A Nation In Distress

Tuesday, August 31, 2010

Obama Wants Arizona Judged By Human Rights offender

from Floyd Reports:

Obama Wants Arizona Judged by Human Rights Offender




Posted on August 31, 2010 by Ben Johnson



If the Obama administration has its way, Arizona’s immigration law will be evaluated by a nation the State Department considers a human rights abuser.



Barack Obama included a reference to the Arizona law in America’s first-ever report to the UN Human Rights Council earlier this month. On November 5, a troika of nations composed of Japan, France, and Cameroon will hear the case against the United States and suggest a plan of action for the administration to follow before its re-evaluation in four years. However, the State Department records that Cameroon is guilty of numerous human rights violations including torture, suppression of the press, child labor, and female genital mutilation.
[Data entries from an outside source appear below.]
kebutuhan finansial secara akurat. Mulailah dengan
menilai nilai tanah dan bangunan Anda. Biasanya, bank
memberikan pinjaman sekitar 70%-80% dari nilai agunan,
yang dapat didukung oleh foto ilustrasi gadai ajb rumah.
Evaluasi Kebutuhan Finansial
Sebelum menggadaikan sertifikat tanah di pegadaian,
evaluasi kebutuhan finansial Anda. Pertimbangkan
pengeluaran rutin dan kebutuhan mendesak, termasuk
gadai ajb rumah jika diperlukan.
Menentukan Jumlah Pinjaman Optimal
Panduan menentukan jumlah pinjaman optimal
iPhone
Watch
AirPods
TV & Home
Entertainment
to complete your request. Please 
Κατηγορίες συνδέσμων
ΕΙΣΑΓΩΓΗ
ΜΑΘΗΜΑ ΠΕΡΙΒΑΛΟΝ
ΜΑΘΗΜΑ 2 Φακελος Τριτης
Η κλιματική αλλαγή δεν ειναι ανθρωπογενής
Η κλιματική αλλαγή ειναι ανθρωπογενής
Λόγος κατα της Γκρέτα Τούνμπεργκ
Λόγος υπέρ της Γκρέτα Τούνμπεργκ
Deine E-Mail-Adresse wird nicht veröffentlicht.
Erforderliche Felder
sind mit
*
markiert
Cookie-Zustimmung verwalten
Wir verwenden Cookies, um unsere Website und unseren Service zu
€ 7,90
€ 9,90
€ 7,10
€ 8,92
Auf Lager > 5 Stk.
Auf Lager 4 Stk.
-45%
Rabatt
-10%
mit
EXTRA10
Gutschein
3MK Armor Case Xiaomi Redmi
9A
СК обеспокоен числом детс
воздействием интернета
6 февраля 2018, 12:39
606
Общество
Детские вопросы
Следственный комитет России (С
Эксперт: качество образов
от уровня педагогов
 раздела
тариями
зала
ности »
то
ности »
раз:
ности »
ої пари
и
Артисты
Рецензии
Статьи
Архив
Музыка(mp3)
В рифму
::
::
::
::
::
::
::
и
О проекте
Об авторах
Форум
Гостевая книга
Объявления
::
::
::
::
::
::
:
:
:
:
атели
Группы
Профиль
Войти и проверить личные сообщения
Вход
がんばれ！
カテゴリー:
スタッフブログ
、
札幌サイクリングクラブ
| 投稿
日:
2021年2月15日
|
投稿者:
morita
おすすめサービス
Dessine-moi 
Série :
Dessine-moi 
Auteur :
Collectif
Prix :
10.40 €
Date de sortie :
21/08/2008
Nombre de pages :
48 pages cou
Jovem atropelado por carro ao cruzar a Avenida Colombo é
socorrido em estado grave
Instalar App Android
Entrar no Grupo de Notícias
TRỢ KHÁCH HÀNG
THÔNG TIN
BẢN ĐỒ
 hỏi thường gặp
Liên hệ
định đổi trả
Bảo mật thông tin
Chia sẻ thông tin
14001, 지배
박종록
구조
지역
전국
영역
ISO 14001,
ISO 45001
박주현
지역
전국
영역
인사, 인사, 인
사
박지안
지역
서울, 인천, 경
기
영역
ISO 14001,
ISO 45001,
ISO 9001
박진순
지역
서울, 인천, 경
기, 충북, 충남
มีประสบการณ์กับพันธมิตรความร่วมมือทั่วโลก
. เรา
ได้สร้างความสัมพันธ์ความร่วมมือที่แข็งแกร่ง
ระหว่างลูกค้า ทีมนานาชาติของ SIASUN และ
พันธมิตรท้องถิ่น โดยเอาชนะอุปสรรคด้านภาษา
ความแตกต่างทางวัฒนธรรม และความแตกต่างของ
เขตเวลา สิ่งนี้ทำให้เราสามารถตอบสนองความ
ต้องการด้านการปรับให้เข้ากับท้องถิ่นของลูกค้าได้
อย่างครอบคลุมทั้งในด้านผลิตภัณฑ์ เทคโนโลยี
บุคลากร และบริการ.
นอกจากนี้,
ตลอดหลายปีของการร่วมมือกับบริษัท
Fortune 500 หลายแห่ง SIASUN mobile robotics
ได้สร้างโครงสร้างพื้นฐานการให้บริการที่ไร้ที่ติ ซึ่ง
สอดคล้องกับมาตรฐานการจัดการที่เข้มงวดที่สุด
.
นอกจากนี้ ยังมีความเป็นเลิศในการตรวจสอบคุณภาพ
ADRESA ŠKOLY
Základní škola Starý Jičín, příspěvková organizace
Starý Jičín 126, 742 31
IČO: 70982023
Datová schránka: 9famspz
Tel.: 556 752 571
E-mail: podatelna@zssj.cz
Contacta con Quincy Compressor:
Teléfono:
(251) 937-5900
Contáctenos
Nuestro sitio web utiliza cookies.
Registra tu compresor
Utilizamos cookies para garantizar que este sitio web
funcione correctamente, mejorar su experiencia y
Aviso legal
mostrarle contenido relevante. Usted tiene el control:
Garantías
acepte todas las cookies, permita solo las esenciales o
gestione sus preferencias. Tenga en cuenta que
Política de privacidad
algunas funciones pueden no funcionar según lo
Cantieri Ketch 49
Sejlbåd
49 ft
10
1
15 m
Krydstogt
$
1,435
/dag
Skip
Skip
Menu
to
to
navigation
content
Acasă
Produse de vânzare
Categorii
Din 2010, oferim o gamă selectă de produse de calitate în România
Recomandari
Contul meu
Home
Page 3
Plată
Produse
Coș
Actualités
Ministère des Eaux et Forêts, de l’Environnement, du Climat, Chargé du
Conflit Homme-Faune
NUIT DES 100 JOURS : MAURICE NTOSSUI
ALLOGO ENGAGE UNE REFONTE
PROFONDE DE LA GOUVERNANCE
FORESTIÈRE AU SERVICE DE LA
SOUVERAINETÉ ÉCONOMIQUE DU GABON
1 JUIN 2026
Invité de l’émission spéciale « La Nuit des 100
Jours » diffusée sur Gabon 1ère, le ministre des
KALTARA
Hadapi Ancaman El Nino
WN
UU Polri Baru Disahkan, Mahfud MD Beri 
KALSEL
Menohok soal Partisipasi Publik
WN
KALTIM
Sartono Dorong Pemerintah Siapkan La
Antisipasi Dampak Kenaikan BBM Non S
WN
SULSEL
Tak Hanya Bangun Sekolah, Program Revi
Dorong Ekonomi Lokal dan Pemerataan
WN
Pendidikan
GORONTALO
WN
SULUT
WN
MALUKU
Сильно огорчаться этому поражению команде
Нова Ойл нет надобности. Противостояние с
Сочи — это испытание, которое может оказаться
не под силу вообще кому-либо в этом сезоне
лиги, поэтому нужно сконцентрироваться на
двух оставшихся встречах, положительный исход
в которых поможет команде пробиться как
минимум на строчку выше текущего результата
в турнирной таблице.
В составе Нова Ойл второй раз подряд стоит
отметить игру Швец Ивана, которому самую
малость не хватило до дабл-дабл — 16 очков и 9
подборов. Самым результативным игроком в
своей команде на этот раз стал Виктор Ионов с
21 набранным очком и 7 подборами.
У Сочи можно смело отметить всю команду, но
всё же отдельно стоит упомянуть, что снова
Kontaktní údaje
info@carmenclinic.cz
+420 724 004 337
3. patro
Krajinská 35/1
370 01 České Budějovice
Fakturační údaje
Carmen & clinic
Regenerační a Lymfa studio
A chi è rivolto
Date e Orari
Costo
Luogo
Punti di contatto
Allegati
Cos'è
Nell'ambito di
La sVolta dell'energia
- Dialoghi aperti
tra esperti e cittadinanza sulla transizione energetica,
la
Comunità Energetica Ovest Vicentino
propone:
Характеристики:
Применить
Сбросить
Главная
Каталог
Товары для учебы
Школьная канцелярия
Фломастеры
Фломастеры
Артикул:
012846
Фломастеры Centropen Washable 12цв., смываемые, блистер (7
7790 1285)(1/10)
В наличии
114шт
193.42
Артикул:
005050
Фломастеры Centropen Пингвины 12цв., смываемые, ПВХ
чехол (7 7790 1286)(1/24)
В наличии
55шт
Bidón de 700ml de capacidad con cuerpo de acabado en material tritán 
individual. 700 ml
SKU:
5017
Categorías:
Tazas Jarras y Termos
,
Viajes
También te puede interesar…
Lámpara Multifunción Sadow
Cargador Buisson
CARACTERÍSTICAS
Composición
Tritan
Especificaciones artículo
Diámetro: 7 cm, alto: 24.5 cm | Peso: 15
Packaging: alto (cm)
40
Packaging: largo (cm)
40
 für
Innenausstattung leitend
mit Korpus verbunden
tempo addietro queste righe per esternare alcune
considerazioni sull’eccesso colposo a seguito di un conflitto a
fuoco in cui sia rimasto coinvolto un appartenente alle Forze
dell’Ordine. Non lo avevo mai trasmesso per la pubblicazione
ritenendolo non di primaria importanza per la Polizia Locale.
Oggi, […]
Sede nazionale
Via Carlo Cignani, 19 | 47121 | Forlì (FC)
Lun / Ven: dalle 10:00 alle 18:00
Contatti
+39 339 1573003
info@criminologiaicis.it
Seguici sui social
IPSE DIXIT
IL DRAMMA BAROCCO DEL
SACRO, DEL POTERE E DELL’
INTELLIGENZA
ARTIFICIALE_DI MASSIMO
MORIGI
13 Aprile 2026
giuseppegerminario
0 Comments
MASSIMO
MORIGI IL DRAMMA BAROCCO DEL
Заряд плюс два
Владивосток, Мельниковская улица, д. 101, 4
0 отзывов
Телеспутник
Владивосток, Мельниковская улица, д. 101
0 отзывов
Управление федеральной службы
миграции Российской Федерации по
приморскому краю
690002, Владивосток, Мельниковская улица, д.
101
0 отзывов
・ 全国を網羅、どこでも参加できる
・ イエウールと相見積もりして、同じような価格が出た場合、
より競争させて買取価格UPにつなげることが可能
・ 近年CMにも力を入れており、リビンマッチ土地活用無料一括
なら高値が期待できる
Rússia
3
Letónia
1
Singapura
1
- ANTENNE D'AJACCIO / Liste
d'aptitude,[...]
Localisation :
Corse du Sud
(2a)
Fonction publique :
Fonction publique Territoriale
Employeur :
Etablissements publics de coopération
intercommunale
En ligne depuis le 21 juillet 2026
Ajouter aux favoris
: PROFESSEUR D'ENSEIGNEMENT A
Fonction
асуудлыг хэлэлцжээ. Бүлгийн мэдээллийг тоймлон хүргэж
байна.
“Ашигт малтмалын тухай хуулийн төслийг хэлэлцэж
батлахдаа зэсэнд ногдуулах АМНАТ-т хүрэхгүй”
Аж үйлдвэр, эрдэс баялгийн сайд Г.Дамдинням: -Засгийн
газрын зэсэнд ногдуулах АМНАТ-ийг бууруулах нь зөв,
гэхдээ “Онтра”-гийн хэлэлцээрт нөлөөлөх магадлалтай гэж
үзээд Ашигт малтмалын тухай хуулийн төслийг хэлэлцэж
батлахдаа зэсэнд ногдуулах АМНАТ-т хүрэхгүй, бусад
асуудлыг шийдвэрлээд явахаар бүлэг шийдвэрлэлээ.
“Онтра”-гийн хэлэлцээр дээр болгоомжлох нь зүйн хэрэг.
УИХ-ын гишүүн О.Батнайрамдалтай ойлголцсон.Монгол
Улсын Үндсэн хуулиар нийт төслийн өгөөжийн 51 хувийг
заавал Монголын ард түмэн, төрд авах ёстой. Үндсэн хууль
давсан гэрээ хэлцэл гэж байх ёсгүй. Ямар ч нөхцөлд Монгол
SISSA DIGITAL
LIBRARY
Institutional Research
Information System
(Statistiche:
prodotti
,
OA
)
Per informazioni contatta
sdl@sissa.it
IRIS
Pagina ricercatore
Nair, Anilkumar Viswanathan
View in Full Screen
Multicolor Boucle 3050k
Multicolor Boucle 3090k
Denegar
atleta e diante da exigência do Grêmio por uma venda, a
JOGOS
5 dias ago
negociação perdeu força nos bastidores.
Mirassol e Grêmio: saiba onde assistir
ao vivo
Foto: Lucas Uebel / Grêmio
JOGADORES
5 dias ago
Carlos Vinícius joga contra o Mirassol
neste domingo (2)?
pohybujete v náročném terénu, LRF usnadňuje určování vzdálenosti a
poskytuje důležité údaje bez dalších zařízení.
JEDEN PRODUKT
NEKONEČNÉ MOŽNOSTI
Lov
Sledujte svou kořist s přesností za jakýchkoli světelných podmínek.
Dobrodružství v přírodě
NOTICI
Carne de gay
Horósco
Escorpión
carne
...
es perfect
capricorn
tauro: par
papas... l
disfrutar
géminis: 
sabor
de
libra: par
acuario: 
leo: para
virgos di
The State Department’s 2009 Human Rights Report on Cameroon records the African nation’s violent history:



Human rights abuses included security force torture, beatings, and other abuses, particularly of detainees and prisoners. Prison conditions were harsh and life threatening. Authorities arbitrarily arrested and detained citizens advocating secession, local human rights monitors and activists, persons not carrying government-issued identity cards, and other citizens. There were incidents of prolonged and sometimes incommunicado pretrial detention and infringement on privacy rights. The government restricted freedoms of speech, press, assembly, and association, and harassed journalists. The government also impeded freedom of movement. Other problems included widespread official corruption; societal violence and discrimination against women; female genital mutilation (FGM); trafficking in persons, primarily children; and discrimination against indigenous people, including pygmies, and homosexuals. The government restricted worker rights and the activities of independent labor organizations. Child labor, hereditary servitude, and forced labor, including forced child labor, were problems.



The report was drawn up by the State Department’s Bureau of Democracy, Human Rights, and Labor.



Arizona Governor Jan Brewer, who learned Obama targeted her state’s law from the internet, has asked Secretary of State Hillary Clinton to remove Arizona’s law from the UN’s overview by striking Paragraph 95 from the report. Earlier today, State Department spokesman P.J. Crowley defended the reference.



Brewer made the request in a letter last Friday. She also challenged Clinton to “compare the immigration laws and records of any United Nations Human Rights Council member commenting on S.B. 1070…to those of the United States and then publish that comparison. I am confident…Arizona will win in any such comparison.”



The State Department has not taken up her challenge. It is clear that the UN Human Rights Council must set its own house in order before condescending to the people of Arizona — and the two-thirds of Americans who support them. No right-minded president would have turned the case over to the United Nations under any circumstances, much less to an Islamic nation guilty of the worst abuses.